The beginning: Comics are so short when they’re a single volume! This format feels a little silly for such a short comic. But never mind. I like this format and I’m sticking with it unless you beg me to stop. Once upon a time in Pride of Baghdad (Amazon, B&N, Book Depository), there are four lions (three adults and a cub) living in a zoo in Baghdad, and the zoo gets blown up by American bombs. The lions, who have lived in captivity most (or all) of their lives, must learn to fend for themselves in a war-torn Iraq.

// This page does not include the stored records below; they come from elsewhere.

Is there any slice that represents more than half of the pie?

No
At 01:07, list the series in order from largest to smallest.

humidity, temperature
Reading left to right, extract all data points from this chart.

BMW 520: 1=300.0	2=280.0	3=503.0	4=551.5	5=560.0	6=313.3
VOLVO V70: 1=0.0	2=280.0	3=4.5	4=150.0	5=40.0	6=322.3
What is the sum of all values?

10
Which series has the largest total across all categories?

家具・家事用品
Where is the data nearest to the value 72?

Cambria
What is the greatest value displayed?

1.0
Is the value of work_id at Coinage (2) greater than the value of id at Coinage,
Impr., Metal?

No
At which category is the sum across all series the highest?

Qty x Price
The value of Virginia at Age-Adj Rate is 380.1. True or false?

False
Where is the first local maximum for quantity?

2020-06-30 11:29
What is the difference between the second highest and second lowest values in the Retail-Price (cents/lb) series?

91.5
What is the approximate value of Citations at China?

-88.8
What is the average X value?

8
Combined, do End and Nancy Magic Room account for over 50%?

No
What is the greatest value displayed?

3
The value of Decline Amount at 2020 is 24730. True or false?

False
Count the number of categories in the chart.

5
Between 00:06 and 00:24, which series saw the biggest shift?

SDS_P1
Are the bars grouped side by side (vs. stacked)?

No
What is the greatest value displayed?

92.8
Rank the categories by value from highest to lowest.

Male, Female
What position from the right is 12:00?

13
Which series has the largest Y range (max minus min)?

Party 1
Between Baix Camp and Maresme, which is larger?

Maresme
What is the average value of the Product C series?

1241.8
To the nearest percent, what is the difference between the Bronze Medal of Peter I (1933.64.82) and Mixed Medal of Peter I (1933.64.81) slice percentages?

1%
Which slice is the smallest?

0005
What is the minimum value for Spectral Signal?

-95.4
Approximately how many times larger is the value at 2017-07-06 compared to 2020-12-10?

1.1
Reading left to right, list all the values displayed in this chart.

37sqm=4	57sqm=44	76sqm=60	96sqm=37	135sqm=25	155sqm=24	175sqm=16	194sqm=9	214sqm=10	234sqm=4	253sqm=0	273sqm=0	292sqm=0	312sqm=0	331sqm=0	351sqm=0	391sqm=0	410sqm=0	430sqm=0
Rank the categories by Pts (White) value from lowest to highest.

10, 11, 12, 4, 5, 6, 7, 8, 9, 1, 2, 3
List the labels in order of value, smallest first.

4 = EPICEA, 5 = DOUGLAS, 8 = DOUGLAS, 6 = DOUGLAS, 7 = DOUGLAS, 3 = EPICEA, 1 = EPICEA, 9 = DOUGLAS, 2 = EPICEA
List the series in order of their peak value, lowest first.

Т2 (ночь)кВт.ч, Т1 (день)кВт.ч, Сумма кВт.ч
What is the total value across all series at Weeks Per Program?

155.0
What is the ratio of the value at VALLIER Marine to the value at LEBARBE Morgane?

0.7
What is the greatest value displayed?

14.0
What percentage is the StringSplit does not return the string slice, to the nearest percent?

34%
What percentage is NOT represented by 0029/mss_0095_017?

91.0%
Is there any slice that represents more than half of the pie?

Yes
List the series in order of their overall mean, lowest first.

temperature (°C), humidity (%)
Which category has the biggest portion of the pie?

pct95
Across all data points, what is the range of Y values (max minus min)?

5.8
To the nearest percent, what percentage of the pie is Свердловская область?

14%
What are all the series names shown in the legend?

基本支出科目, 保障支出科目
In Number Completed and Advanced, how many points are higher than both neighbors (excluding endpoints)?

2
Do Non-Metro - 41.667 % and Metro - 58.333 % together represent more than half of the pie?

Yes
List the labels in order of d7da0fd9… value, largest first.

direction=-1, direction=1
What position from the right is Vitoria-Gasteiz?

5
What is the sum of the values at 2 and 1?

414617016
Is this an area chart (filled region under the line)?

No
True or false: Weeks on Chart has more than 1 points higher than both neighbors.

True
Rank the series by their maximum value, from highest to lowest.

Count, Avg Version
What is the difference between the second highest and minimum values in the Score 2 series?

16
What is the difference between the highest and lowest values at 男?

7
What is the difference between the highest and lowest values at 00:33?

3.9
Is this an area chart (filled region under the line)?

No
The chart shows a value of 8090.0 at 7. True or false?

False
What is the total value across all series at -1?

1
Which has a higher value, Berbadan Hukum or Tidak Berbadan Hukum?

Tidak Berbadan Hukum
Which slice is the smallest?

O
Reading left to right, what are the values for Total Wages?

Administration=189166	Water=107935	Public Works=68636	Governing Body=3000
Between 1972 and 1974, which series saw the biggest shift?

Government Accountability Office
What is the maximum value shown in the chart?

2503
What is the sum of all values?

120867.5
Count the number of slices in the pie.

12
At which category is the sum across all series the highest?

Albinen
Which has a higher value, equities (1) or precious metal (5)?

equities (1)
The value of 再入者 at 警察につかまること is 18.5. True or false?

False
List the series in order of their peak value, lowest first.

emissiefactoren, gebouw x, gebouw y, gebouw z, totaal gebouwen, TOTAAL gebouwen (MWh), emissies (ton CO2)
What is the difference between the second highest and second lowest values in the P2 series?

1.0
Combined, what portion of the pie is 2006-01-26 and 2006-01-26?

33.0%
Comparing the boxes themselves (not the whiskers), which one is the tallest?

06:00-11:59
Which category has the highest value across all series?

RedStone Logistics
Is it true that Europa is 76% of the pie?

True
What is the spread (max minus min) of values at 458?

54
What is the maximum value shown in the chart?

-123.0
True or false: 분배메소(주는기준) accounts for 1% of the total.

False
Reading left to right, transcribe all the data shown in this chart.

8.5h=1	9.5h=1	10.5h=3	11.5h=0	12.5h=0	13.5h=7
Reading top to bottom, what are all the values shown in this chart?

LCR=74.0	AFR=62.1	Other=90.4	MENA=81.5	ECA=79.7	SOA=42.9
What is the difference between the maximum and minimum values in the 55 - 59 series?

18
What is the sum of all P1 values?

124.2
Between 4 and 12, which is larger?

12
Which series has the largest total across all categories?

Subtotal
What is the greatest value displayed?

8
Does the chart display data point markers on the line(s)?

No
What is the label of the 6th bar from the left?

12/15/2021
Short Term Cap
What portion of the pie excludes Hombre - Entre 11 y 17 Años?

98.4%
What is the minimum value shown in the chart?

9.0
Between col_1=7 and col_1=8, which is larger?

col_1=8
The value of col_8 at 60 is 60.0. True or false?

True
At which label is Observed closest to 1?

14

The end (highlight blank spaces for spoilers): They all die. Saw that coming.

The whole: Very shiny but not much substance, I thought. The art, by Niko Henrichon, is gorgeous. The full-page spreads are really stunning. I want to find more comics Niko Henrichon has done so I can have more of this beautiful art. Wikipedia claims that Niko Henrichon did a step-by-step guide to making Pride of Baghdad, but the link they provide doesn’t lead to such a guide. Sadly. I would read that guide twice. Look how pretty.

The story, though, seemed thin. This may be another manifestation of my stated fondness for novels over short stories, TV shows over movies. Given more time to develop its themes, Pride of Baghdad could have been really interesting. As it is, it feels rushed and heavy-handed.

I did like the very end though. Not the bit where the lions all get shot, even the baby, but the full-page spreads that follow, which are both beautiful (Niko Henrichon!) and critical, in an economical way, of the casualties of war.

(Do I feel silly putting obvious stuff in spoiler highlights? I do. But the concept of spoilers is so bewildering to me in a fundamental way that it doesn’t feel that different from usual. SPOILERS ARE BETTER.)